BDI First Jointly-Organized Seminar On Spatiotemporal Architecture Of Brain Tumors

Big Data Institute (BDI) Seminar Series on Big Data and Smart Cities has unveiled its first talk, jointly organized by the Big Data Institute and Division of Biomedical Engineering (DBM), on Spatiotemporal Architecture of Brain Tumors, hosted by Dr. Raul Rabadan, Associate Professor from Department of Systems Biology and Biomedical Informatics, Columbia University College of Physicians and Surgeons, on Monday, 16 January 2017.


Dr. Rabadan explained that precision medicine in cancer proposes that genomic characterization of tumors can inform personalized targeted therapies. This proposition, however, is complicated by spatial heterogeneity and rapid evolution.

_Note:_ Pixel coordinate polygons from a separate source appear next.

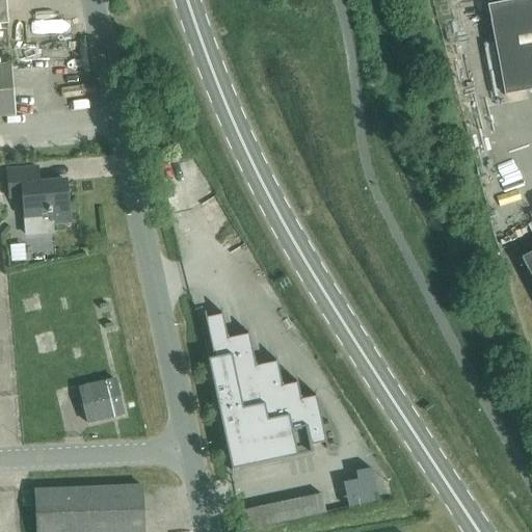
[(531,0),(514,0),(487,5),(504,95),(531,89),(531,0)]
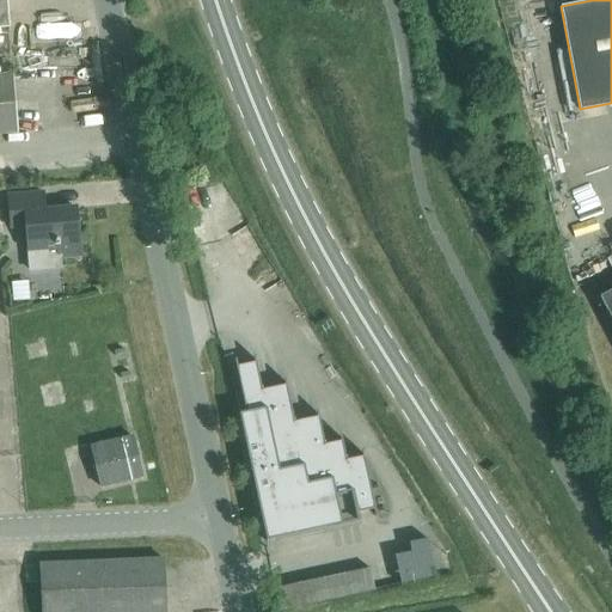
[(11,75),(0,75),(0,133),(16,133),(11,75)]
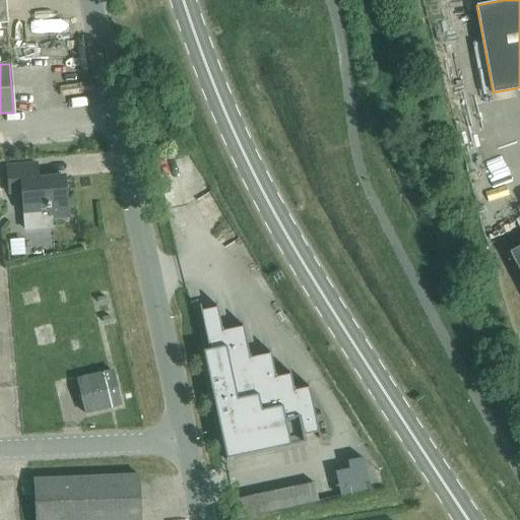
[(21,191),(24,230),(49,228),(49,218),(68,216),(64,176),(38,178),(37,163),(6,166),(8,192),(21,191)]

Glioblastoma (GBM) constitutes the most common and aggressive primary brain tumor. To better understand how GBM evolves and the role of clonal heterogeneity, his team analyzed multi-sector or longitudinal genomic and transcriptomic data from hundreds of samples. The branching pattern together with estimates of evolutionary rates suggest that the relapse associated clone typically pre-existed years before diagnosis. Using bulk and single-cell data, they found that samples from the same tumor mass share genomic and expression signatures, while geographically separated multifocal tumors and/or long-term recurrent tumors are seeded from different clones. Chemical screening of patient-derived glioma cells shows that therapeutic response is associated to genetic similarity, and multifocal tumors enriched with PIK3CA mutations have a heterogeneous drug response pattern. Importantly, they show that targeting truncal events is more efficacious in reducing tumor burden. In summary, he and his team’s work demonstrates that evolutionary inference from integrated genomic analysis in multi-sector biopsies can inform targeted therapeutic interventions for GBM patients.